“For this is the will of my Father, that everyone who seeks the Son and believes in him may have eternal life, and I shall raise him on the last day” (Jn 6:40).
This is our hope and what we believe, that we who encounter Jesus, believe in, know him, and follow him shall have eternal life. God’s will, what he created all of us for, is to be in communion with him and one another in this life and the next. A word of assurance that I often lean on is from the book of Wisdom from our first reading today, “The souls of the just are in the hand of God, and no torment shall touch them. They seemed, in the view of the foolish, to be dead; and their passing away was thought an affliction and their going forth from us utter destruction. But they are in peace” (Wisdom 3:1-3).
The miracle of Jesus raising the daughter of the Roman official, Jairus, embodies these verses from Wisdom. As Jesus entered the home of the official many were “making a commotion” and Jesus dismissed them stating: “Go away! the girl is not dead but sleeping.” He was ridiculed by the crowd but paid them no heed. He went to the girl, took her hand, “and the little girl arose” (cf. Mt 9:18-26).
Jesus assured his followers as he assures us today that the will of his Father is that all will be saved. Experiences like the raising of Jairus’ daughter, the son of the widow from Nain, and Lazarus, were not only seeds of hope planting the promise of his resurrection to come but a foretaste of the raising of humanity on the last day.

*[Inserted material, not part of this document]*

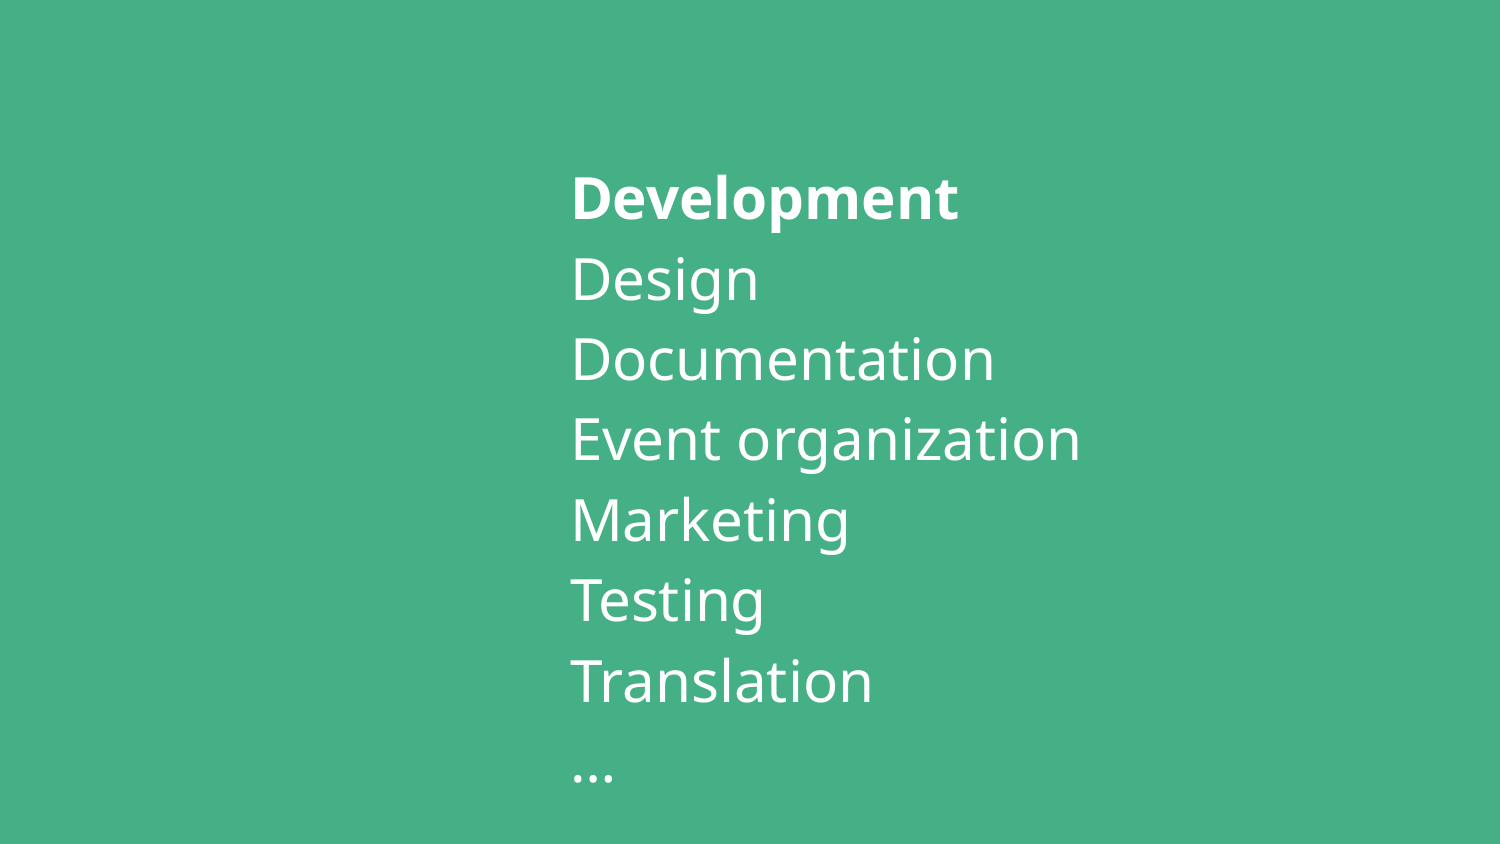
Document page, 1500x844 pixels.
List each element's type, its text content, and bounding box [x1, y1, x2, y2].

title Development Design Documentation Event organization Marketing Testing Translation … [555, 15, 1449, 844]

His disciples witnessed Jesus’ actions and words, and not only kept these experiences in their hearts but shared them.
Through the Gospels we are able to enter into and experience the encounters Jesus experienced with others again and again. We also experience Jesus each time we pray, participate in the sacraments, communal worship, and in our willingness to love one another through concrete actions of sacrifice and service. In each of these moments, we are conformed and shaped into who we have been created and called by God to be in this life and the next.
This All Souls Day we celebrate the gift that Jesus was victorious over sin and death, not only for himself but for all of us. Unlike those he raised from the dead and died again: “We know that Christ, raised from the dead, dies no more; death no longer has power over him” (Romans 6:9). The difference between All Saints yesterday, and the commemoration of all souls today, is that we pray for those who have died still in need of the purifying fire of God’s love. Just as “gold in the furnace” (Wisdom 3:6) is purified, so God purifies those in purgatory. Let us pray for them today that they may be freed from any stain of sin so to also join the communion of Saints!
“Merciful Father, hear our prayers and console us. As we renew our faith in your Son, whom you raised from the dead, strengthen our hope that all our departed brothers and sisters will share in his resurrection, who lives and reigns with you and the Holy Spirit, God, forever and ever” (Prayer for All Souls, from the Liturgy of the Hours).
Photo: For All Saints, we ask the saints to pray for us, for all souls, we pray for them that they may be saints. I pray for JoAnn and many each day. Who are you praying for?